In addition, Citi Asia has agreed to pay compensation to the customers affected by the fraudulent scheme.

The City watchdog’s actions follows an investigation into the suspected misconduct of a former licensed representative of Citi Asia named only by the SFC as Mr X. The SFC said Mr X was responsible for what “appears to have been a fraudulent scheme involving 13 Citi Asia wealth management clients who invested through Mr X on the basis their money would be pooled and used to purchase US Treasures and other products”.

In fact, the SFC found that, while Mr X promised his clients that their principal was protected and returns were guaranteed, returns were actually funded wholly or partly from other affected clients. The SFC said that in effect, Mr X “appears to have been operating a Ponzi or Madoff-style scheme in which high returns are paid to investors out of the contribution by new investors”.

The scheme is believed to have operated from 2004 until February 2009 when Citi Asia suspended Mr X while investigating the suspected misconduct. Shortly thereafter Mr X was dismissed by the company.

However, the SFC said Citi Asia failed to report Mr X’s activities in a timely manner, as required by the SFC’s Code of Conduct.

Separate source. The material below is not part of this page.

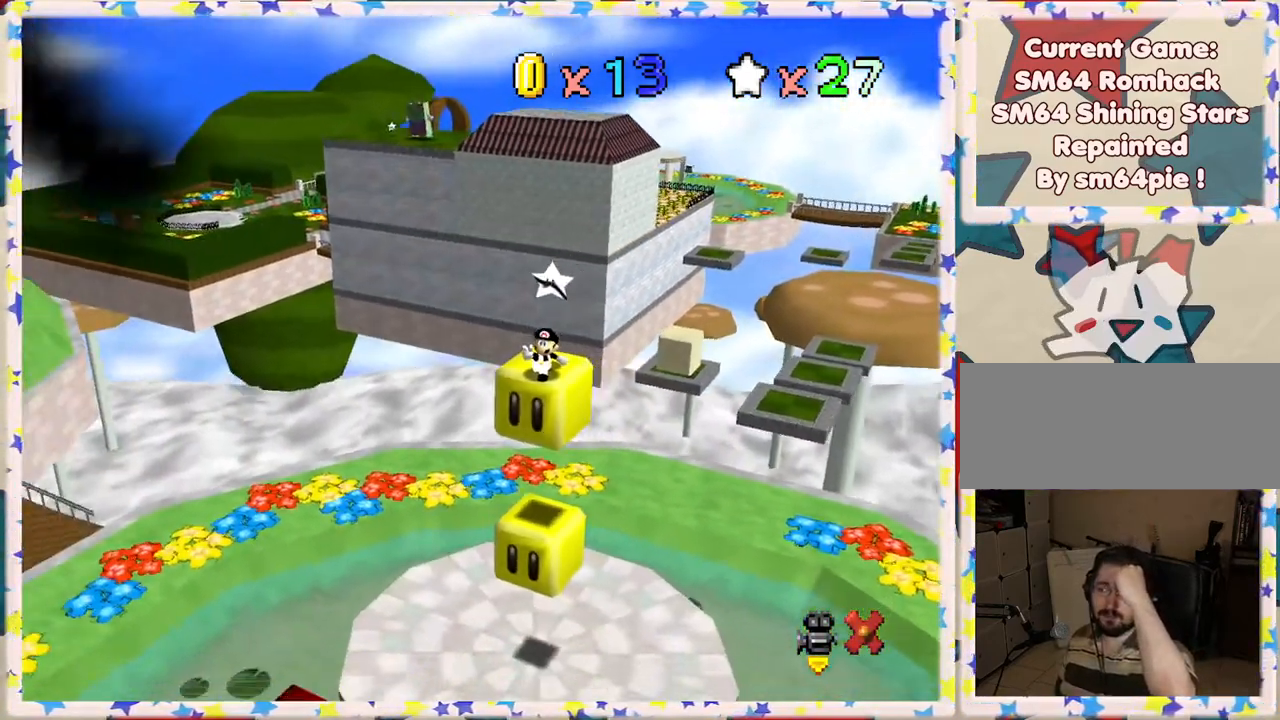
{"buttons": [], "left_stick": "center", "events": []}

In addition, the SFC said, after initially reporting that Mr X had been dismissed for gross misconduct, Citi informed the SFC that an internal investigation was in progress, “when in fact a preliminary report was already available which revealed important information in relation to Mr X’s apparent fraudulent scheme”.

Because of this failing, Mr X was able to leave Hong Kong and has not returned since. The SFC said that, while this was not Citi Asia’s intention, the consequence of the delay in reporting details of the fraudulent scheme to the SFC meant the neither the SFC not any other law enforcement agency had an opportunity to interview Mr X.

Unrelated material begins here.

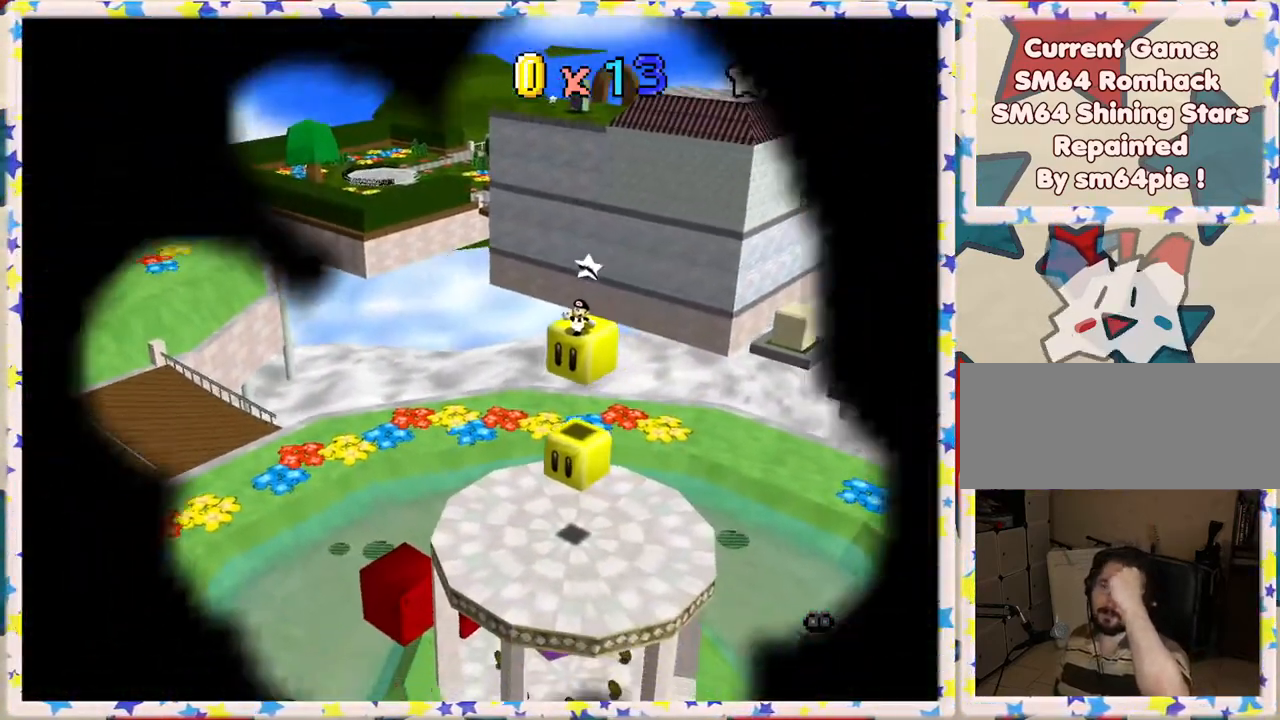
{"buttons": [], "left_stick": "center", "events": []}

The SFC also said that Mr X was “insufficiently supervised” by the company, with the result that, despite a number of “red flags”, his fraudulent scheme was able to go undetected. Furthermore, the SFC said responsible officer Chan, who has now been suspended, did not act sufficiently on a number of “red flags” which would have detected Mr X’s misconduct much earlier.

Citi Asia has agreed that to pay for an external auditor, which will be appointed by the SFC, to audit the accounts of affected customers and assess the amount of compensation required to make them whole. Citi Asia has also agreed to pay for an external expert to conduct a review of the internal and external detection, escalation and notification practices and policies in Citi Asia’s private banking division in relation to compliance with all applicable regulatory and legal requirements in its securities business, including:

  • the identification and handling of red flags by all staff involved in regulated activities; and
  • performance management of all staff engaged in supervision of staff conducting regulated activities, including calculation of compensation in respect to supervisory functions.

Citi Asia has been told it must implement all recommendations by the external expert and submit to a surprise audit of all detection, escalation, notification, red flag practices and policies at a time to be selected by the SFC within two years of today’s date.

“Citi Asia not only failed to detect a Ponzi scheme operating under its nose, despite having the opportunity to do so, but then failed to report the scheme to the SFC in a timely way, thus making the investigation of this case more difficult given Mr X’s decision to leave Hong Kong after he had been dismissed by Citi Asia,” said the SFC’s executive director of enforcement Mark Steward said.

“Intermediaries know they have a duty to report misconduct to the SFC immediately upon discovery, not when they have plumbed the bottom of it. Delay in reporting simply helps the wrongdoer. This public reprimand should make it clear that the SFC condemns such delay in the strongest terms.”